Saturday, September 29, 2012

Mexican Stacked Burritos

I couldn't think of a better name for this meal than "Stacked Burritos." Neal suggested maybe calling it a Tostada or Stacked Tortillas because Stacked Burritos doesn't really fit, but I guess I'm just not creative enough to come up with a new name! :) I've made something similar to this a few times, but I never though to add in refried beans. These made a huge different and added a new flavor and texture from my go-to black beans. I loved how fresh all of the ingredients were and it came together so easy. Since Neal likes meat with most of his dinners, I added diced chicken to his side and left mine meatless. Both sides tasted great and made for an easy and quick weeknight meal (my favorite!).
  • 1 can refried beans (16 oz.)
  • 1/2 cup medium salsa
  • 1 tsp. cumin
  • 1 tsp. chili powder
  • 1/2 cup sour cream
  • 4 tortillas
  • 1/2 cup frozen corn, thawed
  • 1 cup diced tomatoes
  • 1/2 cup diced green onions
  • 1 cup shredded cheddar cheese
  • 1 cup diced chicken (optional)
Heat oven to 350 degrees.
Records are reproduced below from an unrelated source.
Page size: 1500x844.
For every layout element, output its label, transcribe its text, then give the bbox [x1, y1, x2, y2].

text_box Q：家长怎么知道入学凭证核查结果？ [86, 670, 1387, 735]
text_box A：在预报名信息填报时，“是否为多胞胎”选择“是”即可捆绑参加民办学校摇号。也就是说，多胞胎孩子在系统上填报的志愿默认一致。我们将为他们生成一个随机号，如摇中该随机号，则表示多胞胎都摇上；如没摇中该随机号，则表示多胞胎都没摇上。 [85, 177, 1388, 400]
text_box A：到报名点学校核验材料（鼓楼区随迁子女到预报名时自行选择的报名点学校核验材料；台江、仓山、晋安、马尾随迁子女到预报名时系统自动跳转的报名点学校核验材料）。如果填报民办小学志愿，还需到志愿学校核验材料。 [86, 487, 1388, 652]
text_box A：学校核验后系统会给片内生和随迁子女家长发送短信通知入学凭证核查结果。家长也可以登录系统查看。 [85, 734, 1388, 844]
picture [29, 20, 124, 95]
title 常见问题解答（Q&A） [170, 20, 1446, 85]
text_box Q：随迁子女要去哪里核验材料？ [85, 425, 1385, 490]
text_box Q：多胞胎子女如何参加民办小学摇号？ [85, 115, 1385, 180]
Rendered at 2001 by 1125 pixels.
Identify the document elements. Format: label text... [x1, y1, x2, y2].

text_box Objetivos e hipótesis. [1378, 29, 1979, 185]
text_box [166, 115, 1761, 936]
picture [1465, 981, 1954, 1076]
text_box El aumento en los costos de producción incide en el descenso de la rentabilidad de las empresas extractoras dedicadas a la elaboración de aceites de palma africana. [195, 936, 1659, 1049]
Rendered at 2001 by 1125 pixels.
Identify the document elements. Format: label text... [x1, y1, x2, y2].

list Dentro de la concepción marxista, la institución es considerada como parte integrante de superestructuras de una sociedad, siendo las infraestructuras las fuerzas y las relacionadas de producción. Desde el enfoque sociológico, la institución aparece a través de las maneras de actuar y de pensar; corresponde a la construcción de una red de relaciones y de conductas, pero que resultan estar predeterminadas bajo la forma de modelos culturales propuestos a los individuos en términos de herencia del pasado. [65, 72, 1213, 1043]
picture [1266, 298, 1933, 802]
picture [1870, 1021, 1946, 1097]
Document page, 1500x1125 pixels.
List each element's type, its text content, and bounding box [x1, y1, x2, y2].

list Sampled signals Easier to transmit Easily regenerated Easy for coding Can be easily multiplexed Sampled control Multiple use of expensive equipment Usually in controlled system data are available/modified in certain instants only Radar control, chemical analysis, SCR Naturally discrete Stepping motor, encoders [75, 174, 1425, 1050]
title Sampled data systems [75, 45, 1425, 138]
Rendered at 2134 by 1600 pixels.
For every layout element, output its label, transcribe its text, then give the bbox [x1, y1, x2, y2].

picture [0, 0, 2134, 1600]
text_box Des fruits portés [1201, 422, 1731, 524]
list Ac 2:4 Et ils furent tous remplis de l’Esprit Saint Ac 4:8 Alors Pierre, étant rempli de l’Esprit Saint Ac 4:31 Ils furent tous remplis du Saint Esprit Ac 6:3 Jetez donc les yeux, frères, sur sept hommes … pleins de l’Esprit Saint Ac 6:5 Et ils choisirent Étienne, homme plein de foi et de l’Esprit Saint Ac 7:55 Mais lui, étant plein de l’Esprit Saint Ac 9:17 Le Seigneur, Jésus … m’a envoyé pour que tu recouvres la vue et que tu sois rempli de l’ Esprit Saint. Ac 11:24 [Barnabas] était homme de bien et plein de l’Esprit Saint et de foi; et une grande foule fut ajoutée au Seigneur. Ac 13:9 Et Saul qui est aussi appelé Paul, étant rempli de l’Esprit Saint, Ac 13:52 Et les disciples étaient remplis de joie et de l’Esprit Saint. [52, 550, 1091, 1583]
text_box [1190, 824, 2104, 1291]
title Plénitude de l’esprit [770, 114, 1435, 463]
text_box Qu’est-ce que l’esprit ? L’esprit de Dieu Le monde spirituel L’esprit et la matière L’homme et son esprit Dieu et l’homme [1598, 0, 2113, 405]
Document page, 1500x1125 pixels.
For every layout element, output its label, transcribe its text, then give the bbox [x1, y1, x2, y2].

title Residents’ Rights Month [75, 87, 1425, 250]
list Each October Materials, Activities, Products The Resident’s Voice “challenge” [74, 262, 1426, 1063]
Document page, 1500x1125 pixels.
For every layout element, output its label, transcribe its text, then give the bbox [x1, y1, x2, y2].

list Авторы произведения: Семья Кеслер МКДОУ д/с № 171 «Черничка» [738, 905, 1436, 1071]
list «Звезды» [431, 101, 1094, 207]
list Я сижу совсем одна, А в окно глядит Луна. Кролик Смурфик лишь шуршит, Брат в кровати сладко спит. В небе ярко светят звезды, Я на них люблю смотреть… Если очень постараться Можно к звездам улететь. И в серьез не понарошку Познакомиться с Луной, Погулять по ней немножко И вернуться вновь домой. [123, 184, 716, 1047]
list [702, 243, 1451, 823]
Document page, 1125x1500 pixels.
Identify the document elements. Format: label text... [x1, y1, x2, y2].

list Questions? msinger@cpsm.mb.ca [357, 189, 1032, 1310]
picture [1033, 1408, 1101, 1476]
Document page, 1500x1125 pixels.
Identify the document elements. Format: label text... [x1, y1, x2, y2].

Mix first 5 ingredients together, spread onto tortillas. Place 1 tortilla in a 9x13 inch dish sprayed with cooking spray. Top with 1/4 cup cheese, corn, tomatoes and onions. Top with a second tortilla. Repeat layers 3 times, cover with aluminum foil. Bake 20-25 minutes or until heated through. Top with salsa, hot sauce or cilantro. Cut into wedges and serve.